• **WHAT IS BEING ASKED**
Starting with the line that contains "Between the way" and going on through the end of the material, replace "hiker" with "walker" and write out only those lines again with nothing else changed. Leave the pictures out of your answer.

___ DATASET

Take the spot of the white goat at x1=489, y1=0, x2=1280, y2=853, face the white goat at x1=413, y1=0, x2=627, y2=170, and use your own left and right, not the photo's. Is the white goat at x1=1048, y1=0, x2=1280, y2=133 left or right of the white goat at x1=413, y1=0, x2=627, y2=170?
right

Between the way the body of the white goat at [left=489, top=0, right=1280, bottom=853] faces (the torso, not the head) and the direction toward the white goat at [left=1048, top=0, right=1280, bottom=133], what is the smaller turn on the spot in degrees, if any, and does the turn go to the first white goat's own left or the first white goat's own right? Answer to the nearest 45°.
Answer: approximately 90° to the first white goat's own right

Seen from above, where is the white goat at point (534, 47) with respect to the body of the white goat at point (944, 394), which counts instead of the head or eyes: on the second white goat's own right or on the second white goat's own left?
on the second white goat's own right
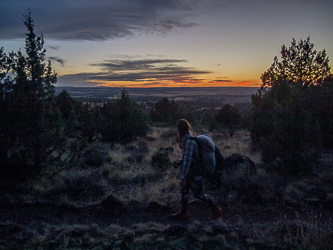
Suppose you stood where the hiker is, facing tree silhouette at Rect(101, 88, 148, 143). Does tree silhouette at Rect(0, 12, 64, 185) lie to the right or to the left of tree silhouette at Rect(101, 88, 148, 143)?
left

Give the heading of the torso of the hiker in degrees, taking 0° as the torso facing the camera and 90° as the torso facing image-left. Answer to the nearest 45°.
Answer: approximately 90°

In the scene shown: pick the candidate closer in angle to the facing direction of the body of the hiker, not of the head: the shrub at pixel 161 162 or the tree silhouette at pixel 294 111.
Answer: the shrub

______

• **OUTPUT OF THE EXERCISE**
Between the way the body of the white goat at [left=489, top=0, right=1280, bottom=853] faces (the torso, not the head) and the direction toward the white goat at [left=1048, top=0, right=1280, bottom=133], what is the smaller turn on the spot in degrees, if any, and does the turn go to the first white goat's own left or the first white goat's own right? Answer to the nearest 45°.
Answer: approximately 90° to the first white goat's own right

Seen from above, where is the white goat at point (534, 47) with respect to the body of the white goat at point (944, 394), which counts instead of the head or eyes: on the second white goat's own right or on the second white goat's own left?
on the second white goat's own right
Suppose you stood where the walker is, facing tree silhouette at Rect(101, 88, 148, 143). Does tree silhouette at Rect(0, 12, 64, 185) lie to the right or to the left of tree silhouette at Rect(101, 88, 148, 143)?
left

Give the heading of the torso of the walker in degrees, taking 0° as the torso facing the camera and 90° as the torso facing image-left. Answer to the nearest 45°.
Answer: approximately 90°

In the scene shown: pick the candidate closer in angle to the facing direction of the body of the walker, not of the head: the shrub at pixel 161 162 or the tree silhouette at pixel 294 111.
Answer: the shrub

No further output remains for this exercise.